Well as far as i know as its the adjoining wall between our semi's


----------



## Phil Pascoe (15 Mar 2021)

The holes shouldn't enlarge no matter what you're drilling unless you're hitting something very hard buried in something soft. What drill and bits are you using?


----------



## Doug B (15 Mar 2021)

How thick were the wooden supports you used & how long were the screws you fixed them with?


----------



## Mads911 (15 Mar 2021)

Phil Pascoe said:


> The holes shouldn't enlarge no matter what you're drilling unless you're hitting something very hard buried in something soft. What drill and bits are you using?


Im using a Triton SDS drill with masonary drill bits. The bit seems to vibrate when im using the drill which is resulting in the 6mm drill bit mving and the hole becoming larger. Ive wondered if the drill is faulty, ive just bought it so i might have to pop into screwfix and ask their advice


----------



## Jameshow (15 Mar 2021)

Did you use sds drill bits and not normal masonry drill bits? 

The plug say a brown one should be completely in the wall and not partially in the wood. 

Cheers James


----------



## Mads911 (15 Mar 2021)

Doug B said:


> How thick were the wooden supports you used & how long were the screws you fixed them with?





Doug B said:


> How thick were the wooden supports you used & how long were the screws you fixed them with?


4.8mm and the screws we tried varied in size. Like i say we even went and bought plasterboard plugs which would not go in despite the drilled hole being big enough


----------



## Mads911 (15 Mar 2021)

Jameshow said:


> Did you use sds drill bits and not normal masonry drill bits?
> 
> The plug say a brown one should be completely in the wall and not partially in the wood.
> 
> Cheers James


Yes i used the SDS drill bits, was that wrong?


----------



## Doug B (15 Mar 2021)

The raw plug should be knocked behind the plaster line well into the brick/stone prior to fitting the batten, if your batten was 25mm thick then you need at least a 75mm long screw but that will depend on the thickness of the plaster.


----------



## Mads911 (15 Mar 2021)

I only used the SDS drill to drill the wall and used a normal drill in the wood


----------



## Mads911 (15 Mar 2021)

Jameshow said:


> Did you use sds drill bits and not normal masonry drill bits?
> 
> The plug say a brown one should be completely in the wall and not partially in the wood.
> 
> Cheers James


Yeah we were trying to get the plugs into the wall before putting the wood up


----------



## joshvegas (15 Mar 2021)

Is your wall a brick wall with plaster directly on it like a thick layer rather than plasterboard with a gap then brickwork? Thats what i would expect on a 40s house. If its anything like my place the cupboards will be really thick layers because they just threw it on.

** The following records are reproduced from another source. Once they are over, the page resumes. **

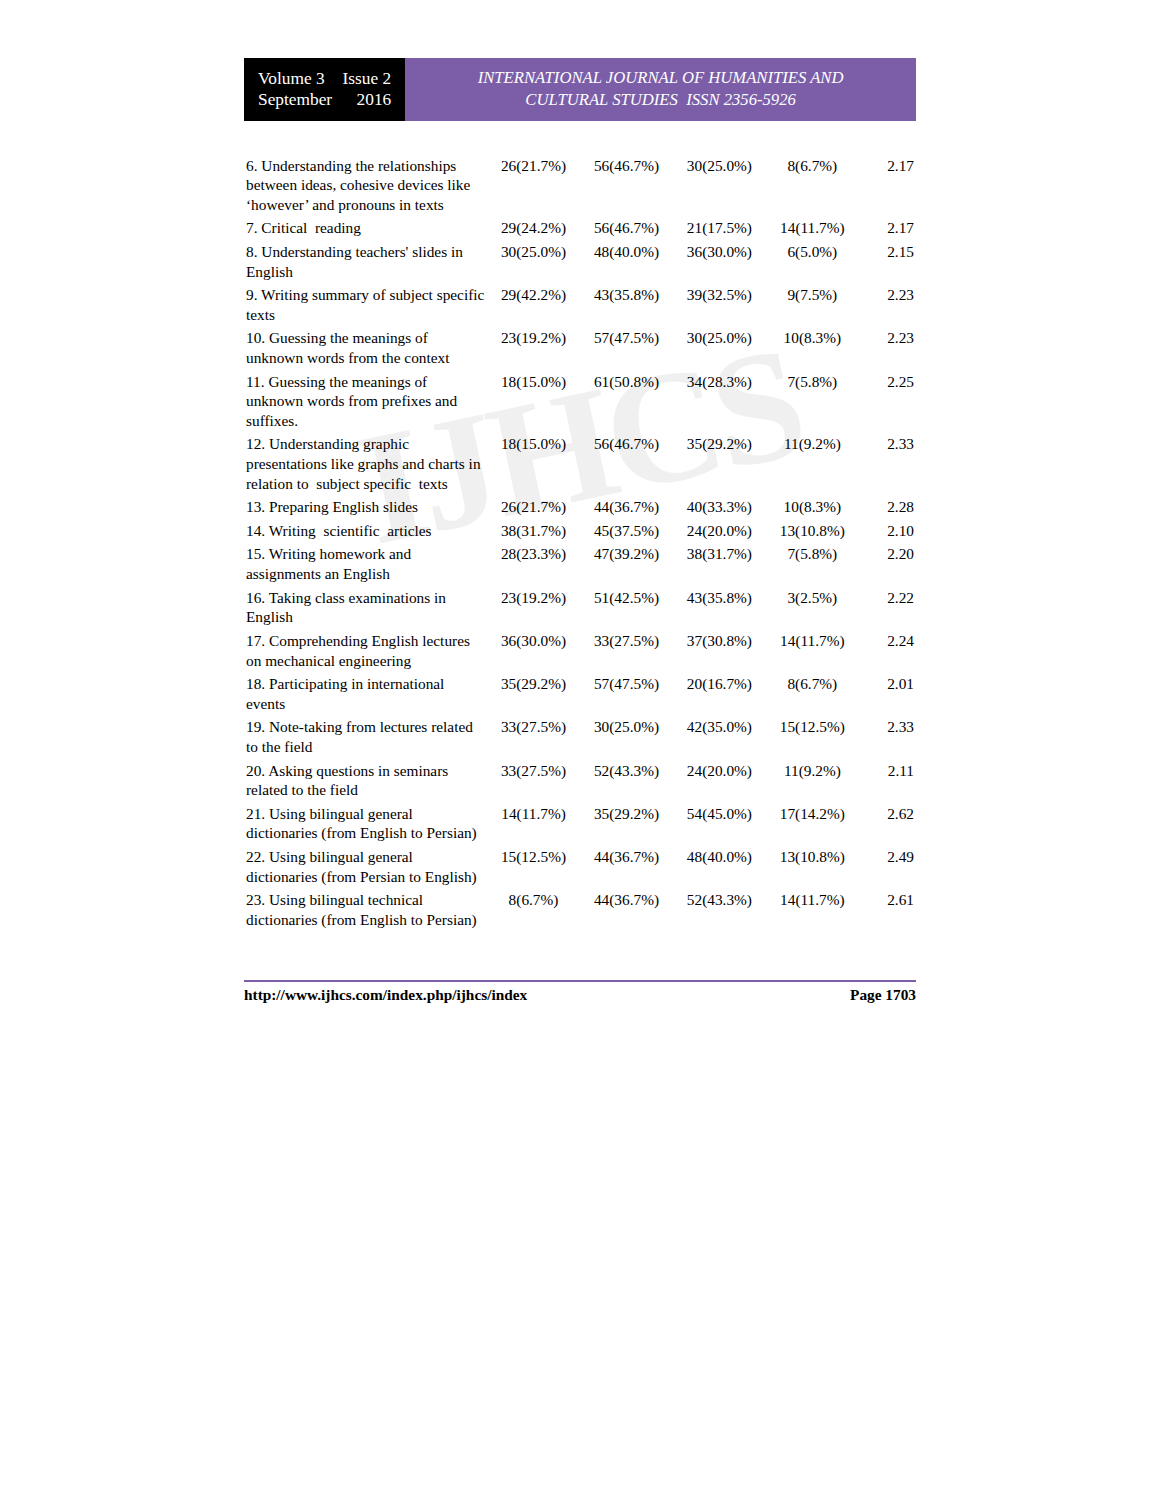IJHCS
Volume 3 Issue 2
September 2016
INTERNATIONAL JOURNAL OF HUMANITIES AND
CULTURAL STUDIES ISSN 2356-5926
| 6. Understanding the relationships between ideas, cohesive devices like ‘however’ and pronouns in texts | 26(21.7%) | 56(46.7%) | 30(25.0%) | 8(6.7%) | 2.17 |
| 7. Critical reading | 29(24.2%) | 56(46.7%) | 21(17.5%) | 14(11.7%) | 2.17 |
| 8. Understanding teachers' slides in English | 30(25.0%) | 48(40.0%) | 36(30.0%) | 6(5.0%) | 2.15 |
| 9. Writing summary of subject specific texts | 29(42.2%) | 43(35.8%) | 39(32.5%) | 9(7.5%) | 2.23 |
| 10. Guessing the meanings of unknown words from the context | 23(19.2%) | 57(47.5%) | 30(25.0%) | 10(8.3%) | 2.23 |
| 11. Guessing the meanings of unknown words from prefixes and suffixes. | 18(15.0%) | 61(50.8%) | 34(28.3%) | 7(5.8%) | 2.25 |
| 12. Understanding graphic presentations like graphs and charts in relation to subject specific texts | 18(15.0%) | 56(46.7%) | 35(29.2%) | 11(9.2%) | 2.33 |
| 13. Preparing English slides | 26(21.7%) | 44(36.7%) | 40(33.3%) | 10(8.3%) | 2.28 |
| 14. Writing scientific articles | 38(31.7%) | 45(37.5%) | 24(20.0%) | 13(10.8%) | 2.10 |
| 15. Writing homework and assignments an English | 28(23.3%) | 47(39.2%) | 38(31.7%) | 7(5.8%) | 2.20 |
| 16. Taking class examinations in English | 23(19.2%) | 51(42.5%) | 43(35.8%) | 3(2.5%) | 2.22 |
| 17. Comprehending English lectures on mechanical engineering | 36(30.0%) | 33(27.5%) | 37(30.8%) | 14(11.7%) | 2.24 |
| 18. Participating in international events | 35(29.2%) | 57(47.5%) | 20(16.7%) | 8(6.7%) | 2.01 |
| 19. Note-taking from lectures related to the field | 33(27.5%) | 30(25.0%) | 42(35.0%) | 15(12.5%) | 2.33 |
| 20. Asking questions in seminars related to the field | 33(27.5%) | 52(43.3%) | 24(20.0%) | 11(9.2%) | 2.11 |
| 21. Using bilingual general dictionaries (from English to Persian) | 14(11.7%) | 35(29.2%) | 54(45.0%) | 17(14.2%) | 2.62 |
| 22. Using bilingual general dictionaries (from Persian to English) | 15(12.5%) | 44(36.7%) | 48(40.0%) | 13(10.8%) | 2.49 |
| 23. Using bilingual technical dictionaries (from English to Persian) | 8(6.7%) | 44(36.7%) | 52(43.3%) | 14(11.7%) | 2.61 |
http://www.ijhcs.com/index.php/ijhcs/index Page 1703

If your plug is mainly bedded in the plaster the will make the hoke bigger.

If it is you will need plugs that are long enough to go all the way through the plaster and mainly be in the underlying brick work thats quite a long plug. Personally i find rawl plugs a bit useless for this type of wall and fischer plugs worked alot better and they are better at gripping.

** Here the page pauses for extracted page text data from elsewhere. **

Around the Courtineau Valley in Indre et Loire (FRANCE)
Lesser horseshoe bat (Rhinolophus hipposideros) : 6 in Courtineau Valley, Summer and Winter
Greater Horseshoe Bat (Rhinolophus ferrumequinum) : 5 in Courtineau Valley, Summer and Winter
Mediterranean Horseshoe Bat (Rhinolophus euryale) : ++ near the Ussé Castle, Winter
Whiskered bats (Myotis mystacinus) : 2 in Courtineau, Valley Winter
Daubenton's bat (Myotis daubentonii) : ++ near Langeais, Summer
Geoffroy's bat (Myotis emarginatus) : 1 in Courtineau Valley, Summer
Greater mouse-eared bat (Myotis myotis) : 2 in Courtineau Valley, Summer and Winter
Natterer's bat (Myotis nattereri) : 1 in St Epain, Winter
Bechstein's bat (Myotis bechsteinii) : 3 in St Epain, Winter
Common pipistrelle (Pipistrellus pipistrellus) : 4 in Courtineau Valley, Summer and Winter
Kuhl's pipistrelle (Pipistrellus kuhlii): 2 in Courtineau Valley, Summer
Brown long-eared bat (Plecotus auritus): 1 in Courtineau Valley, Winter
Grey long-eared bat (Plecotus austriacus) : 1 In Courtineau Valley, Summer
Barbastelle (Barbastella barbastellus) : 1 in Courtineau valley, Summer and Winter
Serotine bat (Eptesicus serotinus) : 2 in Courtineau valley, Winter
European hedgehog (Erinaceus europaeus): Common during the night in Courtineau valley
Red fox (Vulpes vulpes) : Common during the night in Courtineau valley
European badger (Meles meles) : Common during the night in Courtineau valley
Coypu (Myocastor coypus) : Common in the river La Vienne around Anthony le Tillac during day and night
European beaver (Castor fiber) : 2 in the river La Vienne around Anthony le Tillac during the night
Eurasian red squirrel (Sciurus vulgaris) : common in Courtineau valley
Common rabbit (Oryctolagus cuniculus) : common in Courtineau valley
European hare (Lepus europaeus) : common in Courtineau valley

The drill should vibrate thats how it gets through the masonry. If its thick plaster i set it to rotary only until i feel it dig into the brick then get the hammer action on. If I don't the hole can end up anywhere in a 50mm radius as i send plaster dust EVERYWHERE!


----------



## Mads911 (15 Mar 2021)

Thanks Joshvegas, thank you everybody for your help. I really want to get started but im reluctant now due to the hassle i had over the weekend


----------



## Jameshow (15 Mar 2021)

Mads911 said:


> Yeah we were trying to get the plugs into the wall before putting the wood up


Sounds like your doing the right thing. 

You just need to make sure the plugs go into solid masonry so perhaps longer plugs. I've used 100x8mm frame fixing which are cheap but quite solid fixings. 

Cheers James


----------



## joshvegas (15 Mar 2021)

Mads911 said:


> I really want to get started but im reluctant now due to the hassle i had over the weekend



This is how we learn pal. Keep at it!

Edit. This is the plastering i'm talking about. Notice no paper, hard smooth skim then a rougher base layer before you get to brick. Its a really gritty dust.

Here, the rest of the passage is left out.